There is now a substantial body of evidence that increased free radical formation is responsible for MDMA-induced neurotoxicity (Cadet et al., 1994; Colado & Green, 1995; Sprague & Nichols, 1995; Murray et al., 1996; Colado et al., 1997b,c). This, in turn, would explain why hyperthermia exacerbates the damage, since it has been shown to enhance free radical production in the brain (Globus et al., 1995; Kil et al., 1996). The MDMA-induced increase in free radical formation only becomes apparent 1 h after administration and continues for several hours thereafter (Colado et al., 1997c). It seems unlikely therefore that the lower body temperature of the clomethiazole/MDMA treated rats compared to the MDMA treated rats in the first hour explains the substantial neuroprotection seen.

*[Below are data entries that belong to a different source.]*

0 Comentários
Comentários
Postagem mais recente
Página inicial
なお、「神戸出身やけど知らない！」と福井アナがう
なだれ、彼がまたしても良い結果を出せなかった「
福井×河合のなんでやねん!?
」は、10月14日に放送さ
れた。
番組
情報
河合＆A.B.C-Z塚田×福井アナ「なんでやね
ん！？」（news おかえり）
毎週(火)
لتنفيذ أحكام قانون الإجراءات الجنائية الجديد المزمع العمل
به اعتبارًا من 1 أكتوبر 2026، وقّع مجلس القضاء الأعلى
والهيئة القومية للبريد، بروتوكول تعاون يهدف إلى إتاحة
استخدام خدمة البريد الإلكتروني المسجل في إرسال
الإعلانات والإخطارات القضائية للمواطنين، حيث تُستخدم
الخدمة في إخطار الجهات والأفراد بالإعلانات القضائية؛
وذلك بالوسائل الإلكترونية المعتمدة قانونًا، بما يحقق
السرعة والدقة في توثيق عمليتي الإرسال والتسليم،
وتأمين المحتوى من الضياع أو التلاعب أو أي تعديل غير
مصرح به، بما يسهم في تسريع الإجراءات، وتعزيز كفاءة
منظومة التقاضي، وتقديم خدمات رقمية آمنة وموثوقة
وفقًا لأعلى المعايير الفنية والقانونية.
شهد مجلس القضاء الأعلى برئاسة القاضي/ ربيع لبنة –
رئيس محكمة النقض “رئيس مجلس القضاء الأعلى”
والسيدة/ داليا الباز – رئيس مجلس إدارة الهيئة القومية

What remains uncertain is the mechanism(s) by which clomethiazole affords protection against MDMA-induced damage. Although there is good evidence that the damage results from increased free radical formation in the brain (see above), recent studies have indicated that clomethiazole is not a free radical scavenger (Colado et al., unpublished observations). Clomethiazole is known to potentiate the action of γ-aminobutyric acid (GABA) in the brain and does so in a way that differs from benzodiazepines and barbiturates (see Cross et al., 1989; Green et al., 1996), compounds that are not neuroprotective against ischaemic stroke (Green, 1998). There are reasonable grounds for believing that it is this GABA potentiating action that is responsible for the drug being neuroprotective in animal models of acute ischaemic stroke (see Green, 1998 for review). However, whether this property is involved in the neuroprotective action of the drug against MDMA-induced damage requires further investigation.
Finally, the current data and that of others (Farfel & Seiden 1995a,b; Malberg et al., 1996) suggest that re-evaluation is required of some of the earlier reports on the neuroprotective properties of various compounds against MDMA-induced neurodegeneration, if the studies were conducted in the absence of good measures of body temperature.